Concerns of ample supplies, as Singapore inventories hit a more than four-year high at the start of May, and weak demand in the spot bunkering and power generation sectors, have hammered Asia’s fuel oil market since late-April. The supply overhang is also not expected to recede over the near term as arbitrage arrivals in June are expected to hold firm, trade sources said.

The VLSFO cash differential sank to a more than eight-month low of minus $2.91 a tonne to Singapore quotes on Monday, while the differential for cargoes of 380-cst HSFO fell to a near 11-month low of minus $2.90 a tonne. One VLSFO trade was reported in the window with Freepoint lifting a 20,000 tonne cargo from P66 at a $3 per tonne discount to Singapore quotes.

This marks the first cargo trade in the window since May 14 and the first VLSFO trade since May 12.

No HSFO cargo trades were reported.

Overall floating storage inventories in the Malacca Strait inched 1% higher in the week ended May 19, lifted higher by a jump in stocks of HSFO, according to data intelligence firm Kpler.

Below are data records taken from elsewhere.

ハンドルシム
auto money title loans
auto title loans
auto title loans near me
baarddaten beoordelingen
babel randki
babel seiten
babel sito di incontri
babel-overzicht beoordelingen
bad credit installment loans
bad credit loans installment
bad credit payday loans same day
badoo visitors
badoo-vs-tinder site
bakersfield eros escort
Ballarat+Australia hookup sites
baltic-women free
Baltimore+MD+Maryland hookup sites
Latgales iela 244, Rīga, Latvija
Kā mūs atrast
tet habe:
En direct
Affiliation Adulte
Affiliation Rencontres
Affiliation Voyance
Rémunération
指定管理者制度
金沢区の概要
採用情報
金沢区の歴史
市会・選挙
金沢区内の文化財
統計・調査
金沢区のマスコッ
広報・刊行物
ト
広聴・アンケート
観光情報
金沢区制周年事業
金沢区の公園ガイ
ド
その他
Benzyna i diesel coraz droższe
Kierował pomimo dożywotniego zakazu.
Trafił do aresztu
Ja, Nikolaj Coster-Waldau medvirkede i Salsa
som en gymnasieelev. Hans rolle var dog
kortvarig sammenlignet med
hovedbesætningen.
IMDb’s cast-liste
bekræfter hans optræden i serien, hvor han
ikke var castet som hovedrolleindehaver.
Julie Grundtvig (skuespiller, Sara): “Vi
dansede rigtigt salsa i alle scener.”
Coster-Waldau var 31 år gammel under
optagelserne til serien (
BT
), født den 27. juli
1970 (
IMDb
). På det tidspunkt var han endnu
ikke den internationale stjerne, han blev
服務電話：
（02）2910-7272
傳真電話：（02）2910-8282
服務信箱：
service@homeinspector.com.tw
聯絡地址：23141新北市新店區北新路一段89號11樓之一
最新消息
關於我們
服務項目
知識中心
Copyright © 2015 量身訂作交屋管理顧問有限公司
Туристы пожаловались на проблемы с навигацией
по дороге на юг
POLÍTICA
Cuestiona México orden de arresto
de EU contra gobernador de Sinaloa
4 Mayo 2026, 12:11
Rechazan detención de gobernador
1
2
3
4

Total floating storage inventories rose 29,000 tonnes to a two-week high of 3.04 million tonnes, the data showed.

This came despite a drop of 200,000 tonnes, or 11%, in IMO-compliant VLSFO supplies which fell to a one-month low of 1.62 million tonnes in the week ended May 19, the Kpler data showed.

Stocks of HSFO jumped by 279,000 tonnes, or 114%, to 524,000 tonnes while stocks of residual fuels with unspecified sulphur contents fell by 50,000 tonnes, or 5%, from last week to 892,000 tonnes, the data showed. Pakistan’s PSO left two tenders for the import of a HSFO and a low-sulphur fuel oil (LSFO) cargo in the second half of June unawarded.

Gunvor had placed the lowest offer for PSO’s tender for 65,000 tonnes of 180-cst HSFO, while Vitol placed the lowest offer for 50,000 tonnes of LSFO. A Singapore court has approved a freeze on up to $3.5 billion of assets of the family behind collapsed Hin Leong Trading Pte Ltd, boosting the prospect of debt recovery from the former oil trading empire that counts some of the world’s biggest banks among its creditors.

In an email reviewed by Reuters on Monday, Hin Leong’s liquidators said Singapore’s High Court had accepted a request to freeze up to $3.5 billion of the global assets of the 79-year-old tycoon, known as O.K. Lim, his son Lim Chee Meng, and daughter Lim Huey Ching.